TASKS TO CARRY OUT:
A. Using the research summary below on cell cycle timing variability, explain in one to three sentences why Ashbya gossypii is a unique model system for this work.
B. Name every approach that the research summary below says the proposal combines to identify sources of cell cycle variability.
C. According to the research summary below, what kind of organism is Ashbya gossypii?

SOURCE PASSAGE:

============================================================

In organisms ranging from single-celled yeasts to mammals, genetically identical cells exhibit variable cell division cycle times even when growing in the same environment. The sources and benefits of variability in a process such as the cell cycle that is wired for accuracy are unknown. In particular, it is not understood whether cell cycle timing variability is purely stochastic or whether it may be regulated as part of the design of cell cycle circuits. Variability in other cell processes has been shown to be beneficial, so cell cycle variability may in fact be an adaptive trait. The multinucleate, filamentous fungus, Ashbya gossypii, is a unique model system to study cell cycle timing variability because nuclei divide asynchronously within a common cytoplasm. Such asynchrony in a syncytium requires variable timing and nuclear autonomy in cell cycle signaling. As all proteins are translated in a common cytoplasm, it is mysterious how multiple, out of sync, cell cycle oscillators can coexist. We are taking advantage of the asynchronous division cycle in this model system to discover whether variability is programmed into the cell cycle and to learn how nuclear autonomy can be established. Knowledge of the molecular basis for variability is necessary for a complete understanding of cell cycle control and the pathologies influenced by a misregulated cell cycle. Population level variability in cell cycle decisions can impact processes as diverse as fungal pathogenesis and tumor cell behavior, and may be a factor influencing the efficacy of pharmacological treatments. While some cell-to-cell variability can be attributed to molecular noise in transcription, it is certain that other, as yet unidentified, cellular reservoirs of non-genetic individuality exist. In this proposal, we combine live cell imaging with computational and molecular genetic approaches to identify sources of variability in the cell cycle and determine how nuclear autonomy is established. With this model fungal system, we are well positioned to identify conserved sources of cell cycle variability and learn how cell signaling processes can be insulated within a common cytoplasm.

============================================================

DATASET EXCERPTS:
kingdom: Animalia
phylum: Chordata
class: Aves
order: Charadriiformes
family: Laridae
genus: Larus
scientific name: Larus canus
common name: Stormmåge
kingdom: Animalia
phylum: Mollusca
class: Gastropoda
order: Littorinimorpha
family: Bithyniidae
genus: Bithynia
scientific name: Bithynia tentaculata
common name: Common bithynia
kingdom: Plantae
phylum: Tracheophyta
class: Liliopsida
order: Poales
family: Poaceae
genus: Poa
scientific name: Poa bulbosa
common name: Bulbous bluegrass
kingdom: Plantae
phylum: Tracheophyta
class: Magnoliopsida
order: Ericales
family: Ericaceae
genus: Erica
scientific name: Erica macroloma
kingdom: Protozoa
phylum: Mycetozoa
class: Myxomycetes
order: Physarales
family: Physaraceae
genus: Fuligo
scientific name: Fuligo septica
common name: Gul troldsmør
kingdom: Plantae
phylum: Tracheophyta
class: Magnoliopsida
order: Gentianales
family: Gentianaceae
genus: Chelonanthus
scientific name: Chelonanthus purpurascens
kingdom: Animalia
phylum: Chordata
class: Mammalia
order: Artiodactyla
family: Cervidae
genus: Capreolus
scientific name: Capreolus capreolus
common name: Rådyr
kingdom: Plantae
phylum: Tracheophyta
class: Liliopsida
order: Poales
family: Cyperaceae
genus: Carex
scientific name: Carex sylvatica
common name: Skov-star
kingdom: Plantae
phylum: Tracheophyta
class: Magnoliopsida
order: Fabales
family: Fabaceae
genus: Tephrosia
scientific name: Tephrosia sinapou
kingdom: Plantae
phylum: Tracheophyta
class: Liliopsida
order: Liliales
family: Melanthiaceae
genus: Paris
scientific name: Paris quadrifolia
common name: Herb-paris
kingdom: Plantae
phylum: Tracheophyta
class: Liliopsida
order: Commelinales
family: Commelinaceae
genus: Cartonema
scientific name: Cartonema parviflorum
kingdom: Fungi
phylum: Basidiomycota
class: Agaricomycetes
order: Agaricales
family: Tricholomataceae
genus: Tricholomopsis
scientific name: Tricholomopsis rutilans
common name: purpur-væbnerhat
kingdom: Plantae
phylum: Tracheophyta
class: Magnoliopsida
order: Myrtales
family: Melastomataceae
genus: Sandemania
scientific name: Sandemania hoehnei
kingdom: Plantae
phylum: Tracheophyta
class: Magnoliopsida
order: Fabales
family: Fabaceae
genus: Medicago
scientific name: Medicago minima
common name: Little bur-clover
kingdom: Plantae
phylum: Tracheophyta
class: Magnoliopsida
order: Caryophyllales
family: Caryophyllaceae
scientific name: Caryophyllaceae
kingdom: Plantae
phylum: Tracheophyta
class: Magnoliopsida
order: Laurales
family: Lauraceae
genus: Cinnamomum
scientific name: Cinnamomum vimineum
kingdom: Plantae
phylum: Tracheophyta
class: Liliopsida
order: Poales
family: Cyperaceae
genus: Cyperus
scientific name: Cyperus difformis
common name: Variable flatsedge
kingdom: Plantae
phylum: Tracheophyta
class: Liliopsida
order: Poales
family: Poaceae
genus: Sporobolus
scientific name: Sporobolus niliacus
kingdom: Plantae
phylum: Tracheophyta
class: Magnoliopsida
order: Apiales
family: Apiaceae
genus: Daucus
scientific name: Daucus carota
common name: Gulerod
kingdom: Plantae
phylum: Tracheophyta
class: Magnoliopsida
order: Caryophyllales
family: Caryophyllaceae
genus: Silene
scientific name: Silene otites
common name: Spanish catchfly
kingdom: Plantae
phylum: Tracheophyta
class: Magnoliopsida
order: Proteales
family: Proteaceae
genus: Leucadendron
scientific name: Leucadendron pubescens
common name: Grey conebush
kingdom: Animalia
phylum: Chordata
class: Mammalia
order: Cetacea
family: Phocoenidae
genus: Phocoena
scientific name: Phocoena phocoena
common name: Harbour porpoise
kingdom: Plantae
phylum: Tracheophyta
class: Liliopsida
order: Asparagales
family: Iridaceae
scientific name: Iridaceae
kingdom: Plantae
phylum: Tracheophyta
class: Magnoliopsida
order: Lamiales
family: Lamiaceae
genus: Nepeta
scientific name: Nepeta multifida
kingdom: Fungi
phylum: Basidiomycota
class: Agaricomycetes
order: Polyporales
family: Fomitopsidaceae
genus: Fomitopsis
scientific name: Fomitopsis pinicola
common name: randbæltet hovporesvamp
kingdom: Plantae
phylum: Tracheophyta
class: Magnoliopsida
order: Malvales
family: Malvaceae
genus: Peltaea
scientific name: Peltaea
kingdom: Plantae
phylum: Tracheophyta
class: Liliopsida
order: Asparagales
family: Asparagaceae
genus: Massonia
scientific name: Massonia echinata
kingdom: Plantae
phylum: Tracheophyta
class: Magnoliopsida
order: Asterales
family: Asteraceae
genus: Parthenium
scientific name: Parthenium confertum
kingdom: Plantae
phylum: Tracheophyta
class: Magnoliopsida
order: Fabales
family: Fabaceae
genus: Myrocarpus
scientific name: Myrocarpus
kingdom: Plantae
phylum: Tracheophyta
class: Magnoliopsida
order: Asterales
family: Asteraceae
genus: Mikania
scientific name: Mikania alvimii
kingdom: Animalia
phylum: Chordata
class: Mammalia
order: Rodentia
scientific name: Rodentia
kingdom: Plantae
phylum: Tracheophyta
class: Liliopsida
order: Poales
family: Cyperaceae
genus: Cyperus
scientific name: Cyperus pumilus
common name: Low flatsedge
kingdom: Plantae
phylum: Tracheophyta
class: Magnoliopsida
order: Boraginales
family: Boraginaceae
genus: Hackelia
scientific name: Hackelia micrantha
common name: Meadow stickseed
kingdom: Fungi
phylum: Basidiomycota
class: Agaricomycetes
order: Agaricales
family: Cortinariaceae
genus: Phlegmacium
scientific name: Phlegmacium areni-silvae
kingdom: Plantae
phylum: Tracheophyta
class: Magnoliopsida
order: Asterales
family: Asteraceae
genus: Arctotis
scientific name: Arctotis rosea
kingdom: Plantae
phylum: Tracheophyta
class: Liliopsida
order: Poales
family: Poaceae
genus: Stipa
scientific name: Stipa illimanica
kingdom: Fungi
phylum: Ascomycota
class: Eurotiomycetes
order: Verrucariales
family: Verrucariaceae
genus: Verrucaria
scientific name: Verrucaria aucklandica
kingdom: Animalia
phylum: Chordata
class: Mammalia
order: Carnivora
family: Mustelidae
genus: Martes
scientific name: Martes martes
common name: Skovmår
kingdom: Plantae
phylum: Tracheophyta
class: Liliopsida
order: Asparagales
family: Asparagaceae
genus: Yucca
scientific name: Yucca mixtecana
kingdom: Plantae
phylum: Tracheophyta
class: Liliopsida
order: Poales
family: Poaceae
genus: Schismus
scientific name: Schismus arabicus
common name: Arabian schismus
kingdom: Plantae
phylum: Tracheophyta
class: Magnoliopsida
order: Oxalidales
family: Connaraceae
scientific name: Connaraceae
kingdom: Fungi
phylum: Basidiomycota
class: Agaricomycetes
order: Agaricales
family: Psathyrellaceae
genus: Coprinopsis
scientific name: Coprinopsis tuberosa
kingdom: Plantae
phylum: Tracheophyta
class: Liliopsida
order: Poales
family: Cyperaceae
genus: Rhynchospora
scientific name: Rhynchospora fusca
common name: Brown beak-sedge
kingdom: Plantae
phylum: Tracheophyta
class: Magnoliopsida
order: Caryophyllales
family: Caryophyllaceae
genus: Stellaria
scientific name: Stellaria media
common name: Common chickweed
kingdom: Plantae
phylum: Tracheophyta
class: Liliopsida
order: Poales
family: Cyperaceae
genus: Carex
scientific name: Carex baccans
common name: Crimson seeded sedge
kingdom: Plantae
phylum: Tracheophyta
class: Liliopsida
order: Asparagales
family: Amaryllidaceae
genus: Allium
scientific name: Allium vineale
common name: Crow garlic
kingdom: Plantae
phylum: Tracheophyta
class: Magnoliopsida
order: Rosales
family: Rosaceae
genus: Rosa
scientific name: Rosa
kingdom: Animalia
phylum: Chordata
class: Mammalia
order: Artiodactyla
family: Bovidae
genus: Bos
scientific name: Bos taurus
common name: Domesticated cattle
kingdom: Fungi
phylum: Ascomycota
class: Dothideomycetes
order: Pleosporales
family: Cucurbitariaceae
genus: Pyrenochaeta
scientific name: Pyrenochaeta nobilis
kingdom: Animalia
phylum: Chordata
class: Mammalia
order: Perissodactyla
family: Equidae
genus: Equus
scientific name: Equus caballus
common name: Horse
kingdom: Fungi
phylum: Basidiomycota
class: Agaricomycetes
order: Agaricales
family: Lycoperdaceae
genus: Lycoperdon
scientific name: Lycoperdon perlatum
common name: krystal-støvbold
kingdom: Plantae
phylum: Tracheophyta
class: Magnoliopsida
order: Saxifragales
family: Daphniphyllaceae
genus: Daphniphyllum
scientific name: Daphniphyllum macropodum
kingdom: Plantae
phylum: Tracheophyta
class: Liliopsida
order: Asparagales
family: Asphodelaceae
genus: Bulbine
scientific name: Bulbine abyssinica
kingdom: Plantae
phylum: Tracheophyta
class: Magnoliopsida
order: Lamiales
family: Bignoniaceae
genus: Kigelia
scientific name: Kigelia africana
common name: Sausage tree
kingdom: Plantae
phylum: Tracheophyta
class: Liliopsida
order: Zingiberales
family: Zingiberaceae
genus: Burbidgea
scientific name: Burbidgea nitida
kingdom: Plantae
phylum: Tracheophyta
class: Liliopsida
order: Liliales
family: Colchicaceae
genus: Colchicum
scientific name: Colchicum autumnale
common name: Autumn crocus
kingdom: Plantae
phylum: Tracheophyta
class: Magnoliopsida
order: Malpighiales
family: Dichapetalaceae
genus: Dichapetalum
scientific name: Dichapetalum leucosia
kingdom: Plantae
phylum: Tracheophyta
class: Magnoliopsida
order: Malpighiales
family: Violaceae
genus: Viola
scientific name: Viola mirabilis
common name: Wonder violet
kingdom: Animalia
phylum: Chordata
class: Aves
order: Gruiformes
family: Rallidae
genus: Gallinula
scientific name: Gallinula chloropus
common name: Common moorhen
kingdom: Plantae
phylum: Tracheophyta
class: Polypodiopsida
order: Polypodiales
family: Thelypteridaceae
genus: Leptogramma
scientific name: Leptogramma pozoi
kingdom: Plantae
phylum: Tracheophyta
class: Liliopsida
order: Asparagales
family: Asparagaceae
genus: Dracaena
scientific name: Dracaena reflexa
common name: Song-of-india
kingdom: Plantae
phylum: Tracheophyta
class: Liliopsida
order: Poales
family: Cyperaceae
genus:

============================================================

RESPONSES:
A. Its nuclei divide asynchronously within a common cytoplasm. That asynchrony in a syncytium requires variable timing and nuclear autonomy in cell cycle signaling.

B. Live cell imaging, computational approaches, and molecular genetic approaches.

C. It is a multinucleate, filamentous fungus.